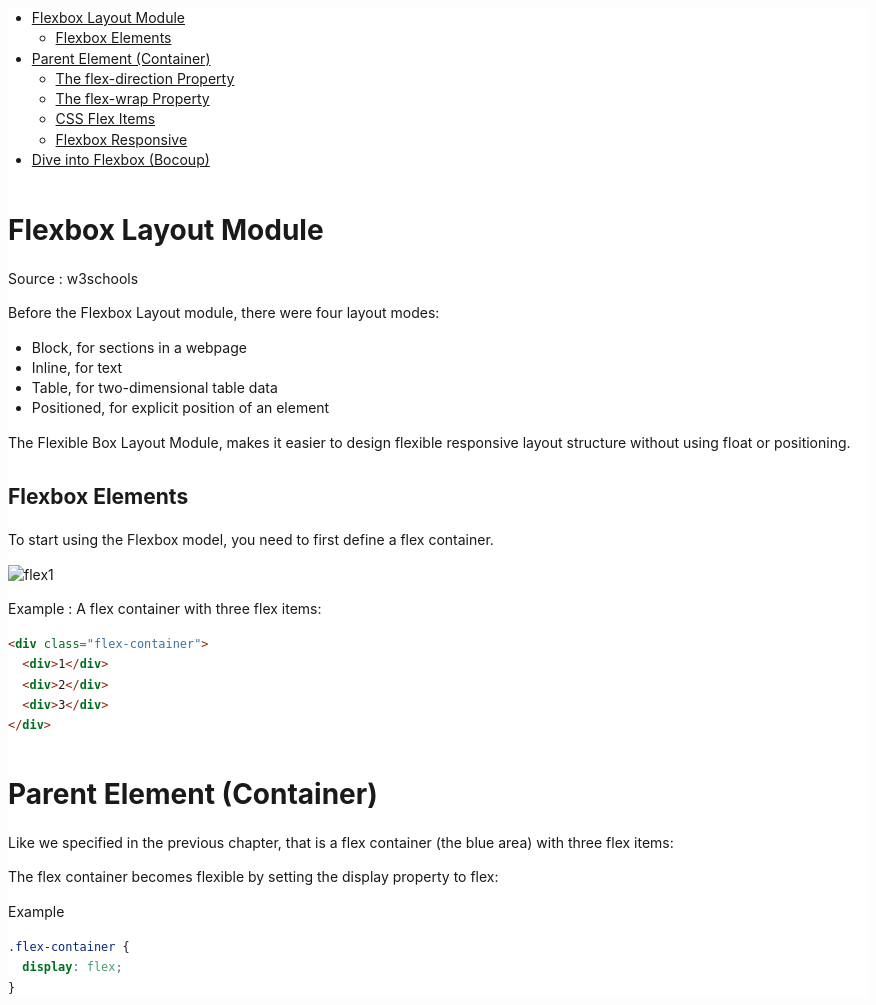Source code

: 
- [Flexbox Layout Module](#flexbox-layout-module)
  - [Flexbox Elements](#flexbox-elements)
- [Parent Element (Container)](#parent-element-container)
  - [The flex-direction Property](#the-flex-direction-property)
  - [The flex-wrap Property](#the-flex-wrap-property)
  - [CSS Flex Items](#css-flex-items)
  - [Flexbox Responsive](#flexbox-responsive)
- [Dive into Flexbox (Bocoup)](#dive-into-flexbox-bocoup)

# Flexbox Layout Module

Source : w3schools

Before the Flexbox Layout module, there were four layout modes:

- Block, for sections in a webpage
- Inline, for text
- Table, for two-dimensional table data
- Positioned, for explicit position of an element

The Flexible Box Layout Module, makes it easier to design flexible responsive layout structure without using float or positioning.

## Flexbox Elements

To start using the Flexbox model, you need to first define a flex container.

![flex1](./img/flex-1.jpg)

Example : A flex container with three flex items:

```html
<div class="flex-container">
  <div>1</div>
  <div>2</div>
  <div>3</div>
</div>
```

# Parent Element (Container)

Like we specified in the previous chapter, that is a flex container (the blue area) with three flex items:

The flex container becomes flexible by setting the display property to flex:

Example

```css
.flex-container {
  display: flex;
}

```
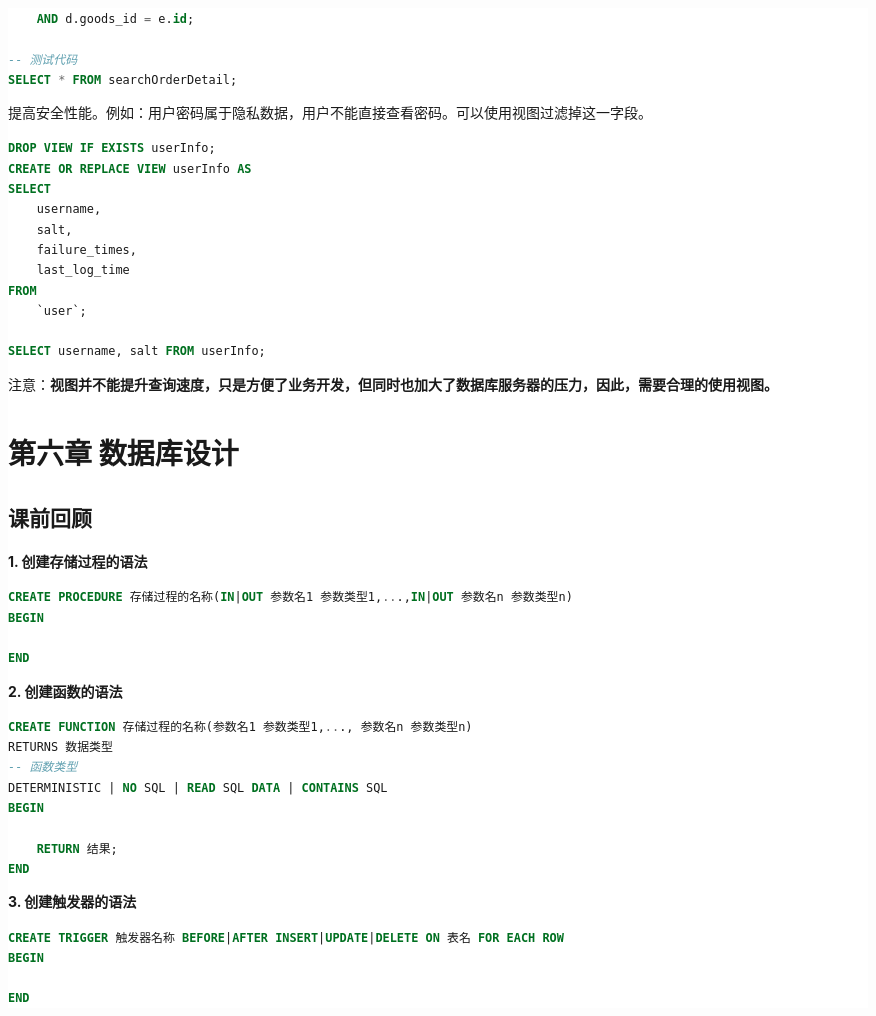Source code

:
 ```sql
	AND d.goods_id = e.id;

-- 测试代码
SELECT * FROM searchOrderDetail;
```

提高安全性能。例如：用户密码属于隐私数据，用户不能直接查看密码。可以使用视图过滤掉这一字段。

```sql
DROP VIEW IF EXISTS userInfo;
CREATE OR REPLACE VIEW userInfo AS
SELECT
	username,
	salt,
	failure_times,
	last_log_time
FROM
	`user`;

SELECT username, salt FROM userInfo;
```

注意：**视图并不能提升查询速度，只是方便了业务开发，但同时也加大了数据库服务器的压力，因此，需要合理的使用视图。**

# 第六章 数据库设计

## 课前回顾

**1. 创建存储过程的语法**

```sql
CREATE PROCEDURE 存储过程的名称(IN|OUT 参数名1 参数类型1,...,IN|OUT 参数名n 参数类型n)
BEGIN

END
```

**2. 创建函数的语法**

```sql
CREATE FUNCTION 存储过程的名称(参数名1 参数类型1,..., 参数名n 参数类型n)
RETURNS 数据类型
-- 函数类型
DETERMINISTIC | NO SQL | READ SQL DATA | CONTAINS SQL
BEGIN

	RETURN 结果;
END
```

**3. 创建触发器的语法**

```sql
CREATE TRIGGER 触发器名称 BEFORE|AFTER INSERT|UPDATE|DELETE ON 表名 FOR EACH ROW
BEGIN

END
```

-.-.-

Directions
Look at the entries above. Say how many lines have the word "salt", and give only the number.

Exercise result
2